At what age do you suppose you have to hold yourself accountable to your children? When do you think they realize you've let them down? What is important to them?
And what to do with the overwhelming feeling you let them down daily?
I will admit, we'd been dragging our feet with extracurricular activities. Each of the kids have one thing they want to do... Soccer for the boy and gymnastics for the girl. The daddy and I know both activities require our time, which is in short supply these days. We'd agreed as a family that we need to do one activity at a time and they could both be in it or we'd take turns. As it happened, the boy got to go first. We fell nicely into youth soccer in the summer and it was amazing, our son was just good at it.
We also enjoyed, dare I say it? We enjoyed being soccer parents, to see our son really work through fears while having fun along the way. We're so proud of him.
The gymnastics thing I just can't be enthusiastic about. I am afraid for her and I worry about other things that come along with performance for girls in an activity like that. It's a total double standard, I know and I promise you, I am working on it.
Meanwhile a couple Saturday's ago, we had plans to head to the pumpkin patch after a group study I had. Our study ran long, while I was aware I needed to get home, I did not consider the worry that was going on within my daughter. She knew we had a short window of time to head out before daddy's shift at work started and as the minutes ticked past on the clock she new she might be headed for disappointment.
When I got home I heard just how bad it was as the hubbie debriefed on the state of the household since I had been away. Then the guilt comes and the questioning follows.
I wonder how many times have I let her down? How many times has she been disappointed because I wasn't watching the time, making sure I have enough hours in my day to play with them or just plain have my priorities in the wrong place?
It's those moments where I just want to pick them up and say mommy is so sorry. Mommy will do better... and I can try but really... when something else comes up, when I can't just break-away... I know that creates anxiety for our daughter.
I need to be aware. I need to see them together and individually. I need to live in the moments we are in and not live for the moments that are manufactured to be "family" moments.
So the changes I am making... while seeking my own quiet time with God to hear his voice. I share this time first with my daughter and then with my son. Each have their own books, each are craving my ear and at the same time, learning how have time with God - this mommy's heart is happy.

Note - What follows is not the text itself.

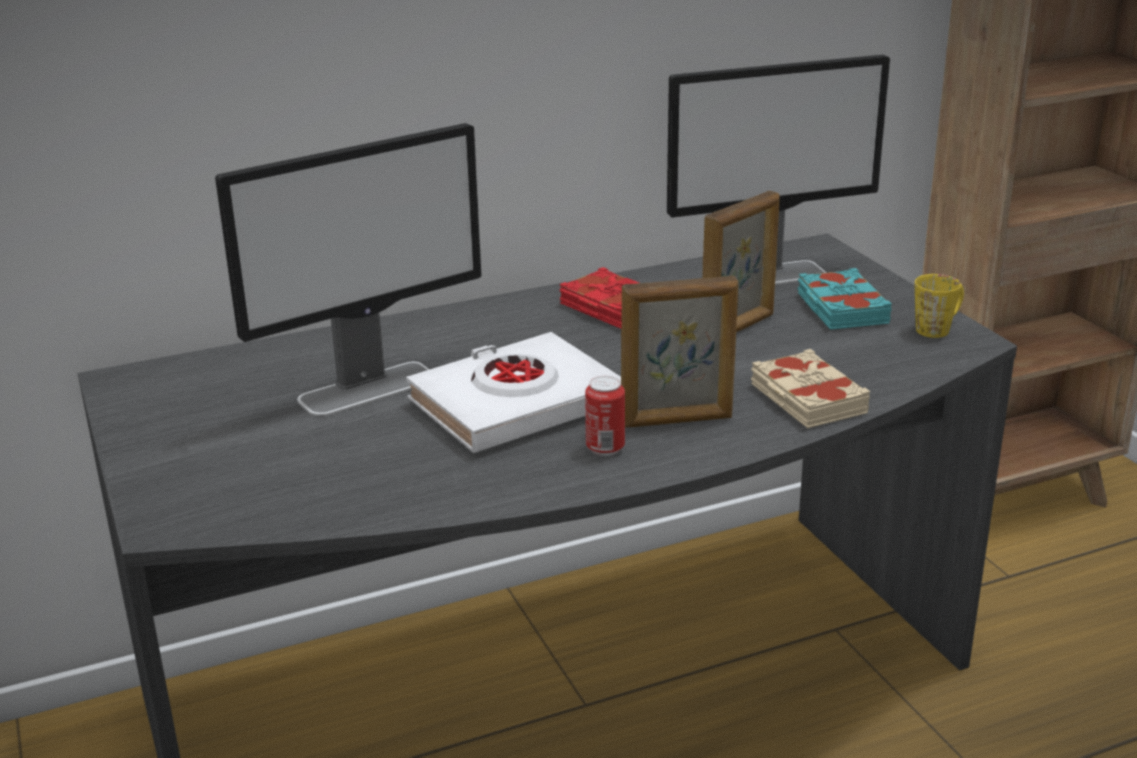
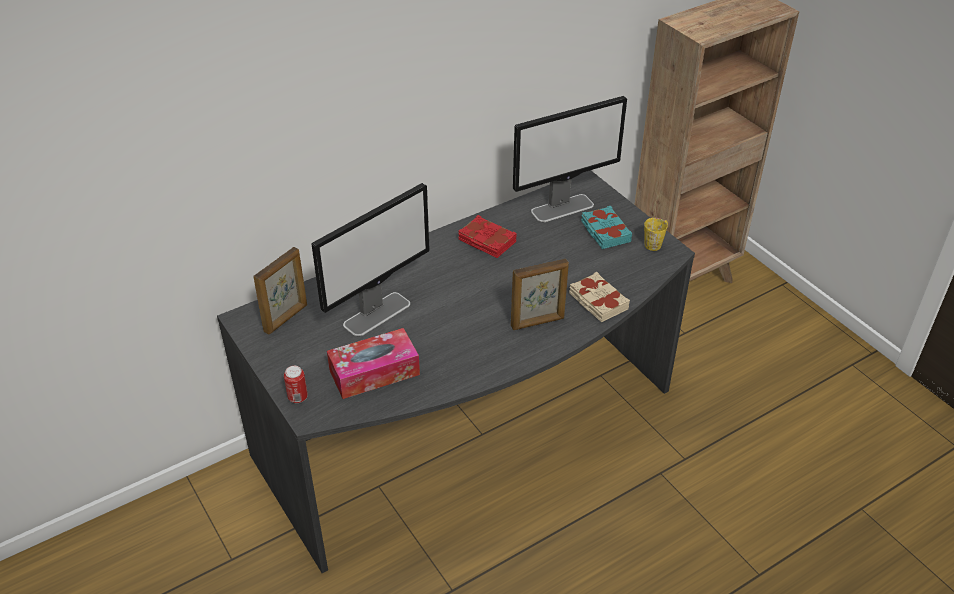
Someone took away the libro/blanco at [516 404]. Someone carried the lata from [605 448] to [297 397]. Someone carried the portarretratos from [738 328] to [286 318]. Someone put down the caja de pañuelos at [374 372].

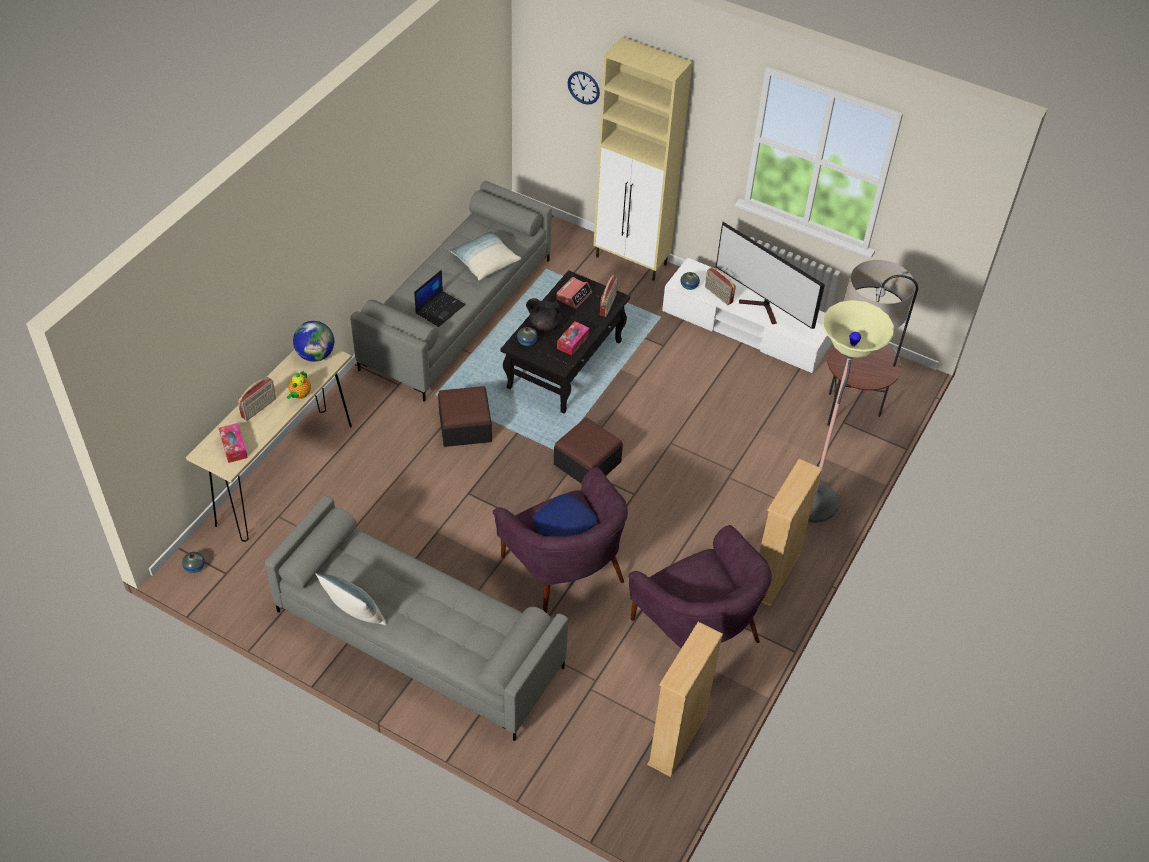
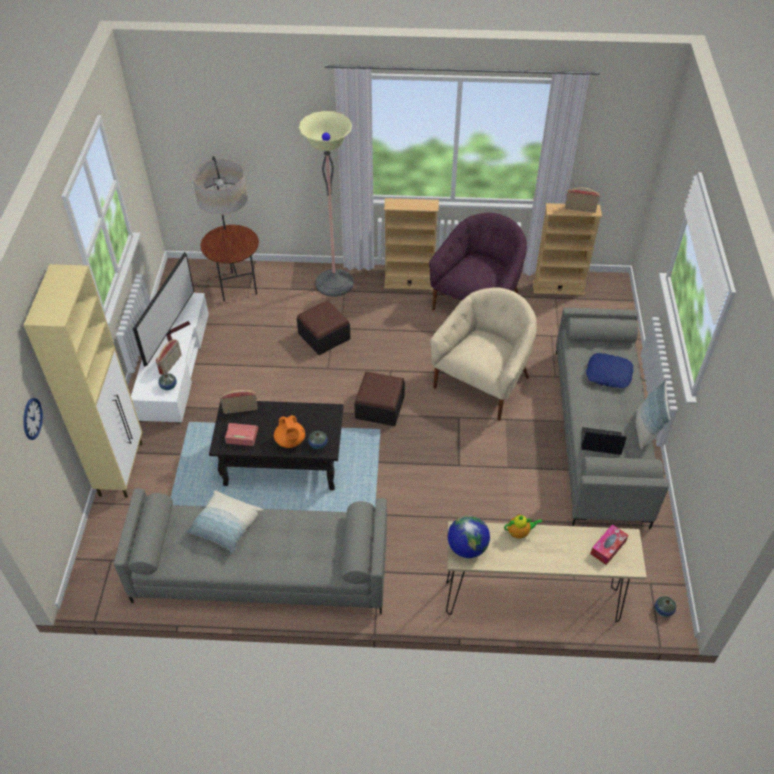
Someone carried the radio from [259 408] to [580 208]. Someone carried the portátil from [440 308] to [600 442]. Someone carried the puf from [465 426] to [324 336]. Someone repainted the sillón/morado at [564 569], which became the sillón/beis at [483 382]. Someone repainted the tetera/negro at [544 324], which became the tetera/naranja at [290 441]. Someone carried the cojín/azul from [563 524] to [608 374]. Someone took away the caja de pañuelos at [573 342].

I've also made an appointment... for my daughter - to take gymnastics. She heard me on the phone... her excitement! I can hardly contain for myself.
It's hard learning these lessons. Harder still to make choices to cut out things I'd like to do in order to make time for them... hardest of all, I think, would be to look back and think, "I wish I had been in their lives more..."
Dear Heavenly Father,
Thank you Father, for seeing me. Being the ultimate parent that you are you and knowing exactly what I need, what we all need. Thank you for quietly giving me moments with my kids to actively see them and hear their hearts. Thank you for allowing me to see their excitement and to hear their thoughts. Thank you for blessing me beyond measure with these two beautiful children and this wonderful life. Lord, I thank you for all of these moments... all of these things. Please help me to continually seek you and your will, help me to keep listening to these babes you entrusted to me. I pray we honor you and each other with every breath. All of these things I ask in your holy name. Amen.